Simon remains in the Huron Valley Women’s Correctional facility, where she is serving out her eight to 25-year prisons sentence.

Her case has been filed with the Michigan Court of Appeals, which will likely hear her arguments within the next six to eight months. (“See why Judge says Catholic School Tutor does not deserve a new sex assault trial,” mlive.com., Aug. 13, 2015.)

Almost a year later, in June of 2016, the Court of Appeals upheld her convictions and also her life-sentence of electronic monitoring with an ankle-tether/”bracelet.”

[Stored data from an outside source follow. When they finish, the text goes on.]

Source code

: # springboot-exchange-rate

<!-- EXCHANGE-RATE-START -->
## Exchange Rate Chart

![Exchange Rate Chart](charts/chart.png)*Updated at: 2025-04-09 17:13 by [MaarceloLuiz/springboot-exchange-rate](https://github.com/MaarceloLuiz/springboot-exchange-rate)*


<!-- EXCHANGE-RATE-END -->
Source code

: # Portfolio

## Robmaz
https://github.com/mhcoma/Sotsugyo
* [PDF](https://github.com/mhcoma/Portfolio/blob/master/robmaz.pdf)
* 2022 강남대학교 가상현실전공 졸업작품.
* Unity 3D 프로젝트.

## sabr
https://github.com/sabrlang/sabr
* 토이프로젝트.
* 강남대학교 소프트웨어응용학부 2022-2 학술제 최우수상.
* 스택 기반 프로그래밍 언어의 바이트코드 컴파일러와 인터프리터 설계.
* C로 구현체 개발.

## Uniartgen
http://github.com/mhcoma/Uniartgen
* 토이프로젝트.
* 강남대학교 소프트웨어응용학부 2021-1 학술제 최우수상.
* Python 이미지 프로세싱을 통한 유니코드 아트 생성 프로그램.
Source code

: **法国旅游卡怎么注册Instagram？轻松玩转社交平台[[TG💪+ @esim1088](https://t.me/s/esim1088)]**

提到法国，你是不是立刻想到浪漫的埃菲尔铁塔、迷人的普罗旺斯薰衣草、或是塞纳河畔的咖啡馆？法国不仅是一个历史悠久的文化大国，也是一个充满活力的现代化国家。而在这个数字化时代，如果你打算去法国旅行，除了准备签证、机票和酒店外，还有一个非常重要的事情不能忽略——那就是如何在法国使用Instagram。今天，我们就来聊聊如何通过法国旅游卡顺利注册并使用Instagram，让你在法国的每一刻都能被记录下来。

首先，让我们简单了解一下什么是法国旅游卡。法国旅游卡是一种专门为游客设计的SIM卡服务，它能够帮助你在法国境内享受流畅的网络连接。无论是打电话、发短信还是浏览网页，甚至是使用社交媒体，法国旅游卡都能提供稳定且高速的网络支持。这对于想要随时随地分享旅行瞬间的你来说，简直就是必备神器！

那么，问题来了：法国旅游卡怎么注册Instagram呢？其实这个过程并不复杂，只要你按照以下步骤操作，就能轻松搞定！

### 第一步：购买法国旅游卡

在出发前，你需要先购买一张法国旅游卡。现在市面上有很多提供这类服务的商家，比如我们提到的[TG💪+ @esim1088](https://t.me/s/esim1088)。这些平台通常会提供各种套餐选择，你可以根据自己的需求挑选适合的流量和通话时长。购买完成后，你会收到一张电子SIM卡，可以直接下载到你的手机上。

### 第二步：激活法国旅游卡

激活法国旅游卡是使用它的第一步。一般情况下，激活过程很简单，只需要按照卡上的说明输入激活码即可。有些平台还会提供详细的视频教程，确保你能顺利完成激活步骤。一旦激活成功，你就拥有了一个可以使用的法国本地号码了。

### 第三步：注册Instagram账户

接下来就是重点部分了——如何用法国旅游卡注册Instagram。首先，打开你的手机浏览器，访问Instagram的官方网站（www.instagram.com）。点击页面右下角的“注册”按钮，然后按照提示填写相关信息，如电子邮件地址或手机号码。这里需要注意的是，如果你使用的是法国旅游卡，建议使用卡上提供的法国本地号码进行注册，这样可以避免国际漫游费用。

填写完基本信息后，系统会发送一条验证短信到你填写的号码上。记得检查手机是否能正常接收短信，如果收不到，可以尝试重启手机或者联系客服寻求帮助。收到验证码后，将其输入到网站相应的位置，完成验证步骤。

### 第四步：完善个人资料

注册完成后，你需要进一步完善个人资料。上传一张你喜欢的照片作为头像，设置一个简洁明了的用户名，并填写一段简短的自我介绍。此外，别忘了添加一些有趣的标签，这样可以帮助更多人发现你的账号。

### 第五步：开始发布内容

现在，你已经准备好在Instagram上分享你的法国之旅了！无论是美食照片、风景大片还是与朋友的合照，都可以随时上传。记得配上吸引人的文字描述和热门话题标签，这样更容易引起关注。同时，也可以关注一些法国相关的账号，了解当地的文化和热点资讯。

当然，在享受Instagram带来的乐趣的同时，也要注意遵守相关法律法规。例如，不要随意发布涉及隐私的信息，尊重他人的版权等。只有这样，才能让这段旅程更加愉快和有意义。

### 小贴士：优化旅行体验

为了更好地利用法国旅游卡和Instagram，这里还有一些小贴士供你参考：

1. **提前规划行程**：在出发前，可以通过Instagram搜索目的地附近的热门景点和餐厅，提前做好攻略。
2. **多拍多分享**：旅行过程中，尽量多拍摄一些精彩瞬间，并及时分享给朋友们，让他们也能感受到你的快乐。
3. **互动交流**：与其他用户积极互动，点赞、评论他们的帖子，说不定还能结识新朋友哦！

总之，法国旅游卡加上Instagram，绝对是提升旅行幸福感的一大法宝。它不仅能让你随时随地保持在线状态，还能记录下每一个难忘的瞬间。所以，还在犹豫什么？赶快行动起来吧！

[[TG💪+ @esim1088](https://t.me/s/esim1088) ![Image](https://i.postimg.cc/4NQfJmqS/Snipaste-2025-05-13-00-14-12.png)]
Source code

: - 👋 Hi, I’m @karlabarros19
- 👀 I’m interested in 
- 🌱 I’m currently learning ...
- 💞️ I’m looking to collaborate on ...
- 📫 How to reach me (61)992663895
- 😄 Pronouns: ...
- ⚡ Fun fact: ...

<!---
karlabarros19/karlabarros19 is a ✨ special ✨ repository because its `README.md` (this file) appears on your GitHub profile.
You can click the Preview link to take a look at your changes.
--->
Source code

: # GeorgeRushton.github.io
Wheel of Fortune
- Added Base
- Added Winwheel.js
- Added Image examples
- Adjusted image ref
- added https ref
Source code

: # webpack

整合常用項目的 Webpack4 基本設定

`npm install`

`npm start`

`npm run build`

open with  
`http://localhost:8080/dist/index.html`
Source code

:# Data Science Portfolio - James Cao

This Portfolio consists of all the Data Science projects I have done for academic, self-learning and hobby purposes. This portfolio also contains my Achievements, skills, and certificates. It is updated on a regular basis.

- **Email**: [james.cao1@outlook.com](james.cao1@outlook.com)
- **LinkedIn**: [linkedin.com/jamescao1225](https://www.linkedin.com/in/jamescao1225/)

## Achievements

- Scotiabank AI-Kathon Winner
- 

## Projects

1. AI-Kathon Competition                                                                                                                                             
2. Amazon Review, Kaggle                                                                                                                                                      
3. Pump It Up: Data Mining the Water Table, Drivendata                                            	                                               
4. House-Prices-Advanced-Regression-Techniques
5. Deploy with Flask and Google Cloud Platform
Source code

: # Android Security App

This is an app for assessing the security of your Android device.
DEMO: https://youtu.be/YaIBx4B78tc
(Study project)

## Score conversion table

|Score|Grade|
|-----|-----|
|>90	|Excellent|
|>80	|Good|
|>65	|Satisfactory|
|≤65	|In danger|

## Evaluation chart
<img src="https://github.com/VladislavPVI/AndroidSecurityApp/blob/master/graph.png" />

The Michigan Court of Appeals has upheld the conviction of Abigail Simon, but says Kent County Judge Paul Sullivan should determine if she should get a different sentence…After Simon’s conviction and sentence, the Supreme Court changed the way those sentencing guideline are applied, allowing judges to use them only as a recommendation…In it’s ruling Thursday, the Michigan Court of Appeals sent Simon’s case back to judge Sullivan who will determine if, using the updated guidelines as as guide, Sullivan would give Simon a different sentence…The Court of Appeals also rejected Simon’s claim that lifetime electronic monitoring after her release from prison was unconstitutional. (woodtv.com, 6/17/2016)

Once again, as after the Supreme Court decision, Sullivan uphold her sentence of 8-25 years in prison and her life-sentence of electronic parole-monitoring.